Ian Jack tells us that Scotland could thrive as with Denmark – this is entirely true. The bit that an independent Scotland would need in order to thrive like Denmark would be to be like Denmark of course, this being something that no one in Scotland either understands or is recommending.
For there’s a secret to those Scandinavian economies. It’s that while they do have highly redistributive states – a choice that you may make if you like, I don’t but so what – they also have highly capitalist and free market economies. Denmark, for example, has been pointed to as the most free market and capitalist country – OK, perhaps “most economically free” – on the planet.
This is Scotland as Scandinavia, a version of the future that has been tickling Scottish political appetites since the 1960s. In the words of Sillitto and his co-authors, “many Scots like the cohesive and egalitarian social models of the small Nordics which lead the world in many economic and wellbeing indices”. Sillitto wants Scotland to emulate their industrial innovation, their social policies and their “hard, focused work ethic”.
Well, yes. But what does it actually mean to be more like Denmark. Sure, the unemployment pay is great. So are the training opportunities while unemployed. After two years it all stops. No, really, everything – if you’ve not applied yourself to that training and still can’t get a job after two years you get nowt.
Further, can you imagine the screaming if someone tried to do all these things in Scotland?
And yet the two models differ in many respects.
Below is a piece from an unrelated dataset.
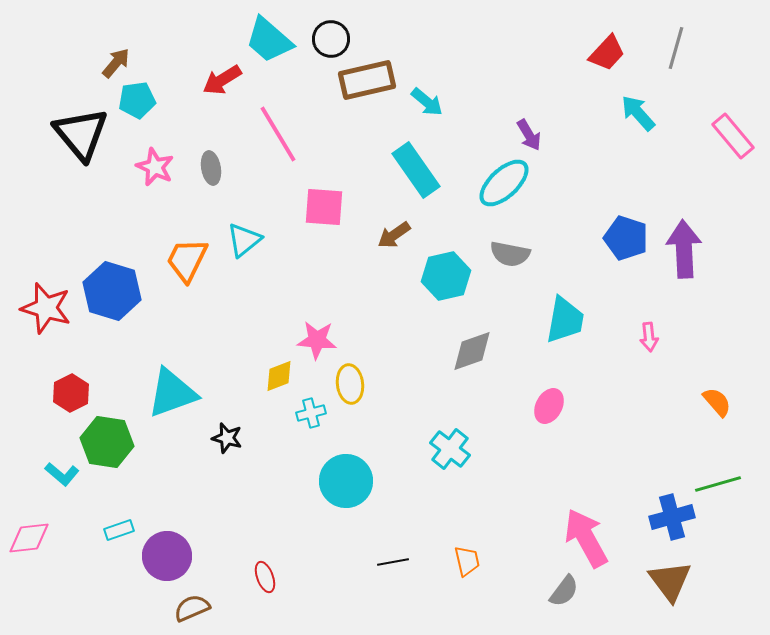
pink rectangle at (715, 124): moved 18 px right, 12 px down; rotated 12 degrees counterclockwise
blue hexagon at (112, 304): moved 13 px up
Most informed observers would probably argue that the Nordics have more “socialist” economies, perhaps much more socialist. On the other hand in many respects the Nordics are much more free market than even the US. Sweden has a 100% voucherized school system. Their Social Security is party privatized. Denmark has for-profit fire fighters. Several Nordic countries have privatized industries that are publicly owned in the US (airports, air traffic control, passenger rail, water companies, mail delivery, etc.)
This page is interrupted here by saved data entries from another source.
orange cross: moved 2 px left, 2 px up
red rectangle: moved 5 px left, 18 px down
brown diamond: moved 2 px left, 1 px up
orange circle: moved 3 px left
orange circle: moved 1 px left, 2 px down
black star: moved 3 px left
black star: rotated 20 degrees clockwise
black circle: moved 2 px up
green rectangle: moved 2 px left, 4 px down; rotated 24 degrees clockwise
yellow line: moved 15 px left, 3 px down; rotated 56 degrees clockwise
However if you restrict your analysis to the 8 categories out of 10 that exclude size of government (i.e. exclude the tax and spending categories) then Denmark is number one in the world in economic freedom.
It’s possible to describe this coming from either end. The first is that if you’re going to have a high tax, high benefits, country then you need to have a strongly free market economy underneath it. Otherwise the disincentive effects of the tax will be too great for there ever to be economic growth.
The second is that if you’ve already got that high redistribution then you don’t need to regulate in any other parts of the economy – that predistribution perhaps – because you’ve already dealt with that equity problem.
Which does give us a bit of a test. GM once approached Sweden and said that the Saab car plant would need to be closed because no one seemed to want to buy the cars of the factory. GM did so expecting a good socialist-type government to insist that of course subsidy would be forthcoming to keep it going. They were rather surprised to find the Swedes agreeing, sure, close it. After all, if no one wanted the cars or the factory why waste money keeping the place open?
So, can we imagine that happening in Scotland? Obviously, not Saab, but the general idea? In a country where the government owned ferry line manages to bankrupt the government owned ferry building company through incompetent design and contracting?
Hmm, that might be a tough sell then, eh?